# Inferring Photometric Redshifts from Multichannel Images
## Balázs Menkó (O67UT7)
### Supervisor: Pál, Balázs 

---

# Create Database

In [1]:
# Number of pictures in the database:
NUM_IMAGES = 10000 # maximum=19589
UPLOAD_BATCH = 50

from utils import *

# Create `redshift` table 

```python
connection = connect_from_settings(pgsql_settings)
cursor = connection.cursor()
cursor.execute("""
    CREATE TABLE IF NOT EXISTS redshift (
        index INT PRIMARY KEY,
        specObjID BIGINT,
        ra FLOAT,
        dec FLOAT,
        z FLOAT,
        zErr FLOAT,
        velDisp FLOAT,
        velDispErr FLOAT,
        picture INT[]);
""")
connection.commit()
cursor.close()
connection.close()
```

In [2]:
### Find the last object ID which has been uploaded to the database

try: # for first try the database is empty 
    MAX_IDX = int(run_query("SELECT COUNT(index) FROM redshift").iloc[0,0])
except:
    MAX_IDX=0
print(f'MAX_IDX={MAX_IDX}')

specObjID_csv = pd.read_csv('specObjIDs.csv', names=['ids'])

ids_to_save = tuple(specObjID_csv['ids'][MAX_IDX:MAX_IDX+UPLOAD_BATCH].tolist())

MAX_IDX=10000


## Querry object ID, radial and declensional degree and redshift parameter ($z$)

In [3]:
results = SDSS.query_sql(f"""
    SELECT specobjid As specObjID, ra, dec, z, zErr, velDisp, velDispErr
    FROM SpecObj
    WHERE specobjid IN {ids_to_save}
""")
df = results.to_pandas()

## Download images for given coordinate pairs

In [4]:
if MAX_IDX < NUM_IMAGES:
    data = [
        (index+MAX_IDX, row['specObjID'], row['ra'], row['dec'],
         row['z'], row['zErr'], row['velDisp']/1000, row['velDispErr']/1000,
         get_sdss_image(row['ra'], row['dec'], size=IMG_SIZE)
        )
        for index, row in tqdm(df.iterrows(), total=UPLOAD_BATCH, desc="Processing")
    ]

## Upload data to `postgres-datasci.db-test` server

In [5]:
if MAX_IDX < NUM_IMAGES:
    connection = connect_from_settings(pgsql_settings)
    cursor = connection.cursor()
    cursor.executemany("""
        INSERT INTO redshift (index, specObjID, ra, dec, z, zErr, velDisp, velDispErr, picture)
        VALUES (%s, %s, %s, %s, %s, %s, %s, %s, %s)
        ON CONFLICT (index) DO NOTHING;
    """, data)
    connection.commit()
    cursor.close()
    connection.close()

# Combined downloading an uploading

In [6]:
MAX_IDX = int(run_query("SELECT COUNT(index) FROM redshift").iloc[0,0])
while MAX_IDX < NUM_IMAGES:
    clear_output(wait=True)  # Clear the output
    print(f'{MAX_IDX}/{NUM_IMAGES} records have been added to the database yet.', end='\r')
    ## Get the next 50 ids
    ids_to_save = tuple(specObjID_csv['ids'][MAX_IDX:MAX_IDX+UPLOAD_BATCH].tolist())    

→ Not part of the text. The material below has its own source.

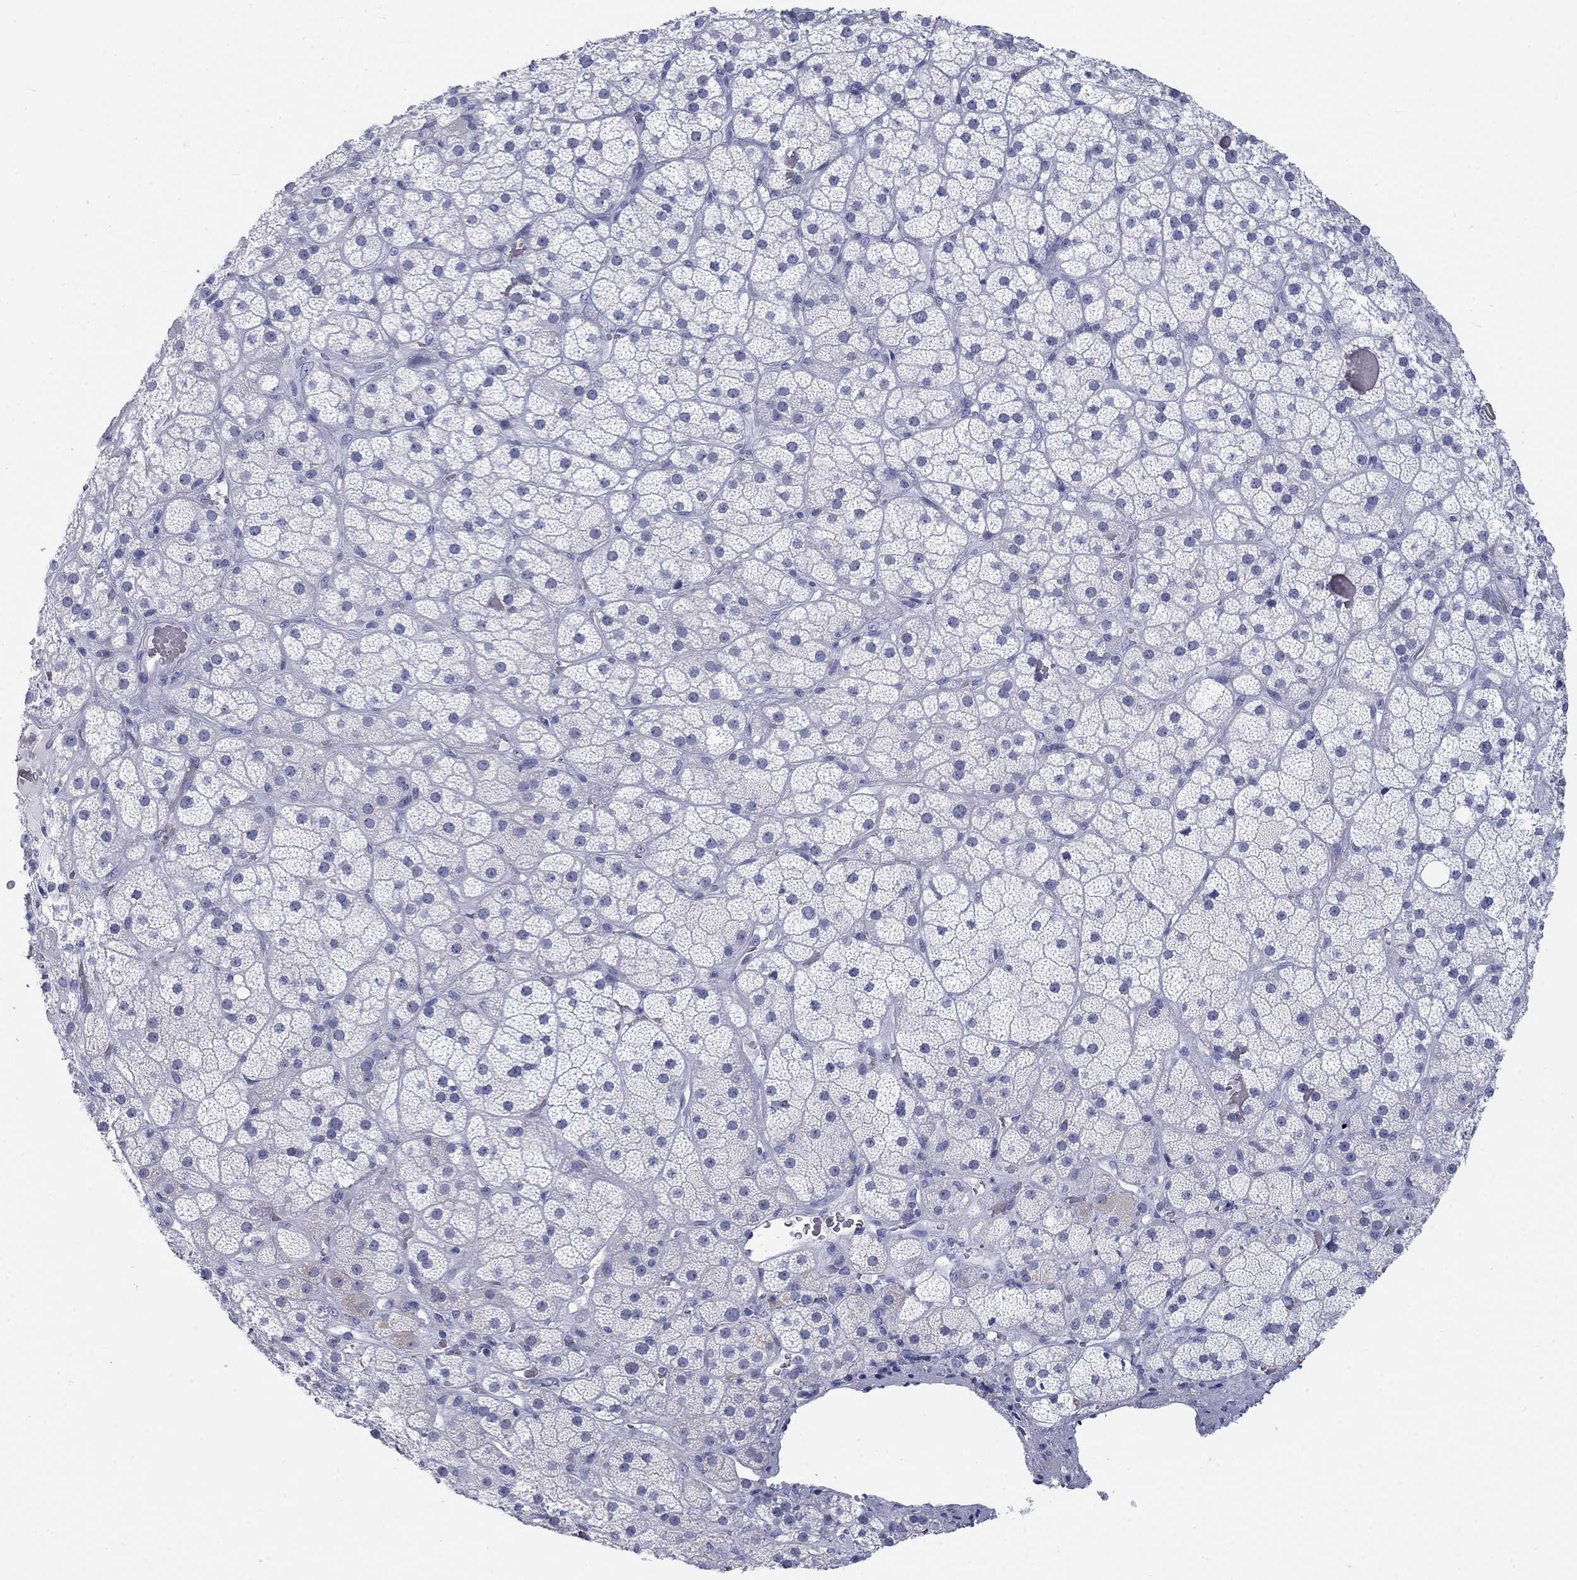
{"staining": {"intensity": "negative", "quantity": "none", "location": "none"}, "tissue": "adrenal gland", "cell_type": "Glandular cells", "image_type": "normal", "snomed": [{"axis": "morphology", "description": "Normal tissue, NOS"}, {"axis": "topography", "description": "Adrenal gland"}], "caption": "Immunohistochemistry (IHC) of benign adrenal gland demonstrates no expression in glandular cells. The staining was performed using DAB (3,3'-diaminobenzidine) to visualize the protein expression in brown, while the nuclei were stained in blue with hematoxylin (Magnification: 20x).", "gene": "CALB1", "patient": {"sex": "male", "age": 57}}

    ## Get the next 50 datapoints from SDSS dataset
    results = SDSS.query_sql(f"""
        SELECT specObjID, ra, dec, z
        FROM SpecObj
        WHERE specObjID IN {ids_to_save}
    """)
    
    ## Generate a list for uploading data
    data = [
        (index+MAX_IDX, row['specObjID'], row['ra'], row['dec'],
        row['z'], row['zErr'], row['velDisp']/1000, row['velDispErr']/1000,
        get_sdss_image(row['ra'], row['dec'], size=IMG_SIZE)
        )
        for index, row in tqdm(df.iterrows(), total=UPLOAD_BATCH, desc="Processing")
    ]
    
    ## Uploading data into the database
    connection = connect_from_settings(pgsql_settings)
    cursor = connection.cursor()
    cursor.executemany("""
        INSERT INTO redshift (index, specObjID, ra, dec, z, zErr, velDisp, velDispErr, picture)
        VALUES (%s, %s, %s, %s, %s, %s, %s, %s, %s)
        ON CONFLICT (index) DO NOTHING;
    """, data)
    connection.commit()
    cursor.close()
    connection.close()

    ### Reset MAX_IDX
    MAX_IDX = int(run_query("SELECT COUNT(index) FROM redshift").iloc[0,0])   

    ### End of the loop
    
clear_output(wait=True)  # Clear the output   
print(f'{MAX_IDX}/{NUM_IMAGES} records have been added to the database yet.', end='\r')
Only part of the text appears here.